Three Dimensional modeling of instability development in MagLIF loads on the Z Generator

Liners imploded by a fast rising (\textless 100ns) current to compress a magnetized, preheated fuel offer the potential to efficiently reach fusion conditions [S.A. Slutz \textit{et al}. Phys. Plasmas \textbf{17}, 056303 (2010)]. Experiments with these Magnetized Liner Inertial Fusion (MagLIF) loads have demonstrated success [M.R. Gomez et al Phys. Rev. Lett. \textbf{113}, 155003(2014)]. Performance may be limited by poor laser coupling in preheating the fuel to be imploded [A.B. Sefkow et al. Phys. Plasmas \textbf{21}, 072711(2014)]. However time integrated imaging also shows structure in the final fuel assembly indicating potential disruption from instabilities which may also limit neutron yield.
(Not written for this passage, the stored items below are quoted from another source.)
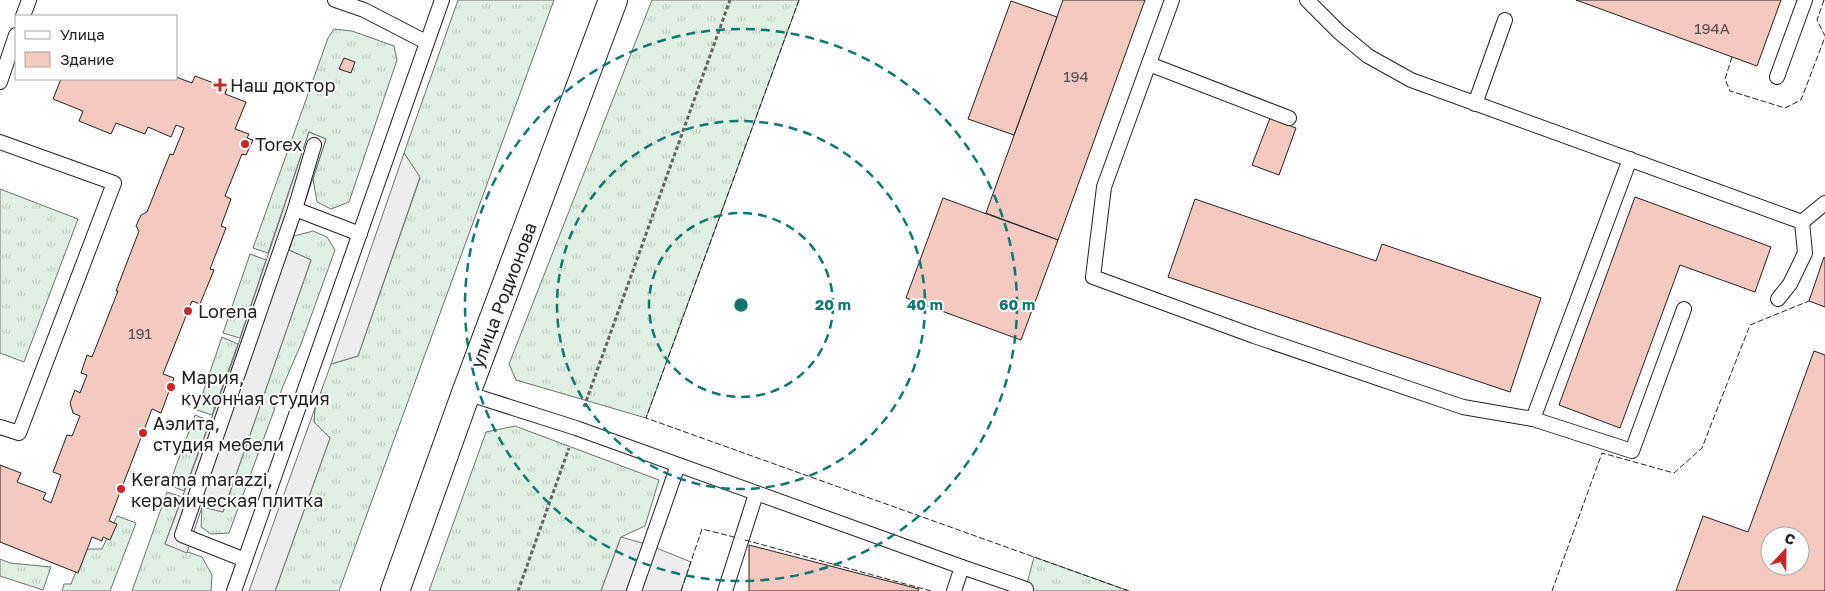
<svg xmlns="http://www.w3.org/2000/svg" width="1825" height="591" font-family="'Golos Text',sans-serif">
  <defs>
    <pattern id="grass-tufts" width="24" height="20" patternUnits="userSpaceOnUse" patternTransform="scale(1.25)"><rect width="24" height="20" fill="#e0efe3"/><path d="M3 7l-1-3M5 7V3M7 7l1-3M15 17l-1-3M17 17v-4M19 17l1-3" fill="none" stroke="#c0cdc2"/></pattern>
  </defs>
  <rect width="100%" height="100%" fill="#fff"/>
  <!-- grass -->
  <g fill="url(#grass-tufts)" stroke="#6f6f6f">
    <path d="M458,0h96l-215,591h-64l55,-153 -16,-16 1,-14 16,-44 27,-8 62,-178 -16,-25z"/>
    <path d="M652,0h147l-153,418 -130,-38 -7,-16z"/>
    <path d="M334,29l18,2 42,15 3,14 -48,142 -18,7 -14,-7 -4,-23 13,-40 -17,-7 -41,121 -15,-5 75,-210z"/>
    <path d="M0,189l78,30 -54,143 -24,-9z"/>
    <path d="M313,231l14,6 8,13 -34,94 -18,42 -54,147 -18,1 -10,-7 1,-21 21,6 88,-252 -22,-10 5,-14z"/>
    <path d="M250,254l16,6 -26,78 -17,-5z"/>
    <path d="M222,337l16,7 -26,71 -15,-5z"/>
    <path d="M195,415l15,6 -26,70 -15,-6z"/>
    <path d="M515,426l144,54 -14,46 -24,11 -20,54h-172l57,-159z"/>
    <path d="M167,492l15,5 -17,47 37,13 10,18 -1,16h-79z"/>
    <path d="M117,516l19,7 -26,68h-48l2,-7h7l14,-35h17z"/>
    <path d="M1034,557l95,34h-104z"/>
    <path d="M0,559l10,4 41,4 -8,23 -43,-14z"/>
  </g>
  <!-- parking -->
  <g fill="#ededed" stroke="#6f6f6f">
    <path d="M309,132l17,7 -37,111 22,10 -88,252 -21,-5 -15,46 -22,-9 68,-184z"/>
    <path d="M404,153l16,24 -62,179 -27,8z"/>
    <path d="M315,408l-1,14 16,16 -55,153h-26z"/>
    <path d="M621,537l28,8 42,17 -10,29h-80z"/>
  </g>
  <!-- building -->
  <g fill="#f3c9c0" stroke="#222" fill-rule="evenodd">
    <path d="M1063,0h82l-87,240 -72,-27z"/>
    <path d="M1576,0h205l-24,66z"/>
    <path d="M1011,1l46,16 -43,118 -46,-16z"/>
    <path d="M344,58l11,4 -4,11 -12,-4z"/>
    <path d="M195,76l32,12 -2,6 21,8 -11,27 14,5 -2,4 6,2 -7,15 -4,-1 -17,42 6,3 -10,27 5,2 -16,41 4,1 -14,34 -8,-3 -29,73 11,4 -13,35 -9,-4 -43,112 8,3 -7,16 -7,-3 -1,4 -10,-4 -14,36 -78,-31v-77l21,8 -4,9 29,11 -3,6 8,4 10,-28 -8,-3 14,-37 5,1 8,-20 -7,-3 -3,-10 5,-13 5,3 7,-18 -6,-2 6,-18 5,2 26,-66h-2l23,-60 -3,-5 5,-11 6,-3 23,-58 3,1 11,-27 -8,-3 -5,12 -23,-10 -3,7 -29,-11 -5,11 -32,-13 4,-10 -30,-12 8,-20h115v-2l16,6z"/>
    <path d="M1270,118l26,10 -17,47 -27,-10z"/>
    <path d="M1635,197l136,50 -16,45 -75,-27 -60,163 -61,-23z"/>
    <path d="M943,198l115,42 -37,100 -115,-42z"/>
    <path d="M1195,199l181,62 6,-17 159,54 -31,94 -342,-115z"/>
    <path d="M1824,257l1,1v49l-16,-6z"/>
    <path d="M1814,351l11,4v236h-149l27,-75 45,16zM1770,536h30v30h-30z"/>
    <path d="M749,545l170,44 -1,2h-169z"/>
  </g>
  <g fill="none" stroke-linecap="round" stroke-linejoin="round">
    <defs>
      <g id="lane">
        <path d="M335,0l29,10 62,32"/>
        <path d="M1172,0l-68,187 -11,90 161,59 209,71 70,12"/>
        <path d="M1307,0l32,32 29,24 43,24 391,142 3,31 -15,31 -12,15"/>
        <path d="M23,16l6,-16"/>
        <path d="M1149,64l140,54"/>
        <path d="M1777,77l28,-77"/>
        <path d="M0,82l16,-47"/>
        <path d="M1475,104l30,-84"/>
        <path d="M0,142l114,41 -95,250 -19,-6"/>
        <path d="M1630,159l-97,260 99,32 52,-142"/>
        <path d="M295,209l65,25"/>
        <path d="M1802,222l23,-19"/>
        <path d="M466,393l110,35 386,139 -8,24"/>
        <path d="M245,560l-63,-25 113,-326 19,-64"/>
        <path d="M962,567l64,22"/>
        <path d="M234,591l208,-591"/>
        <path d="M634,591l44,-126"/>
        <path d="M725,591l31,-97"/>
      </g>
      <path id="primary" d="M395,591l71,-198 147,-393"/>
    </defs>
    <!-- lane casing -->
    <use href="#lane" stroke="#222" stroke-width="16"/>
    <!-- primary casing -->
    <use href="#primary" stroke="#222" stroke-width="30"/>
    <!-- path -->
    <g stroke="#646464" stroke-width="3" stroke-dasharray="4 2.5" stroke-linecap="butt">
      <path d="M584,407l146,-407"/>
      <path d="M518,591l51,-143"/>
    </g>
    <!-- lane -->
    <use href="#lane" stroke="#fff" stroke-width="14"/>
    <!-- primary -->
    <use href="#primary" stroke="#fff" stroke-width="28"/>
    <!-- fence -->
    <g stroke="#222" stroke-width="1" stroke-dasharray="6 2.5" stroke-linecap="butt">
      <path d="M799,0l-153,418 483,173"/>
      <path d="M1824,0l-7,20 8,16"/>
      <path d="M1732,57l-7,22 5,12 55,17 16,-8 24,-63"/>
      <path d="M745,540l186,51"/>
      <path d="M681,591l21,-62 36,9"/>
      <path d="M1552,591l50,-138 72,20 28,-25 48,-123 59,-24"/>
    </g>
  </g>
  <!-- distance rings -->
  <g fill="none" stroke="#0f766e" stroke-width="2.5" stroke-dasharray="9 6">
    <circle cx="741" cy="305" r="92"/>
    <circle cx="741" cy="305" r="184"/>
    <circle cx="741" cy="305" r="276"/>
  </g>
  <!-- markers -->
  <g fill="#c62828" stroke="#fff" stroke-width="2">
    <path d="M217.5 77.5h5v5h5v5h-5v5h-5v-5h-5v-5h5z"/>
    <circle cx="245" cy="144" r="5"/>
    <circle cx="188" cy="311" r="5"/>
    <circle cx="171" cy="387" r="5"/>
    <circle cx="143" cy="433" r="5"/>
    <circle cx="121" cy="489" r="5"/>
  </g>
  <g text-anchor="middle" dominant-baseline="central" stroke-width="4" stroke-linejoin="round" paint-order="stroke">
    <!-- number labels -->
    <g font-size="15" fill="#564c4a">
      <text x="1712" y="28">194А</text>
      <text x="1076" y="76">194</text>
      <text x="140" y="333">191</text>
    </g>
    <!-- poi labels -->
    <g font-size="18" fill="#222" stroke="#fff" text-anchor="start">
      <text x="230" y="85">Наш доктор</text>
      <text x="255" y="144">Torex</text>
      <text x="198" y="311">Lorena</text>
      <text x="181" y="377">Мария,<tspan x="181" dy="21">кухонная студия</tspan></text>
      <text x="153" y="423">Аэлита,<tspan x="153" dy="21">студия мебели</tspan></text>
      <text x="131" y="479">Kerama marazzi,<tspan x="131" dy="21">керамическая плитка</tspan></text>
    </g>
    <!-- street labels -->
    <g font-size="18" fill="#222" stroke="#fff">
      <text transform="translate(503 295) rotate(-69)">улица Родионова</text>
    </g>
  </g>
  <circle cx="741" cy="305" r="8" fill="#0f766e" stroke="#fff" stroke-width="2.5"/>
  <g font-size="15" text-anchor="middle" font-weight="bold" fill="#0f766e" stroke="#fff" stroke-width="4" stroke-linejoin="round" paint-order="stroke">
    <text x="833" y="310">20 m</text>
    <text x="925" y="310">40 m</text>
    <text x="1017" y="310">60 m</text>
  </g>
  <!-- legend -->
  <rect x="15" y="15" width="162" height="65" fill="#ffffff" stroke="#a7a7a7"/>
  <rect x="25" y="31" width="25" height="8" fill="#ffffff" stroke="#a7a7a7"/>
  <text x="60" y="40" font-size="15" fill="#222222">Улица</text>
  <rect x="25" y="52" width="25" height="15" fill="#f3c9c0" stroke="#a7a7a7"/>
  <text x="60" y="65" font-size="15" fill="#222222">Здание</text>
  <!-- north arrow -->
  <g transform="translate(1785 551) rotate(22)"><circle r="24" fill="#ffffff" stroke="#a7a7a7"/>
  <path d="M0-4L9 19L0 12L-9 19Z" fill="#c62828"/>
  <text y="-8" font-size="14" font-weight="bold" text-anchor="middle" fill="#222222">С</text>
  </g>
</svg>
We simulate the implosion and stagnation of MagLIF targets using the 3D MHD code GORGON. Generating synthetic diagnostics for comparison with data we discuss how implosion instabilities comparable to those diagnosed with radiography affect fuel compression and confinement. By further comparison of calculation results with PCD traces, time integrated spectra and crystal imaging we discuss how fuel conditions vary in response to feedthrough of implosion instabilities, and how structures formed may affect diagnostic interpretation.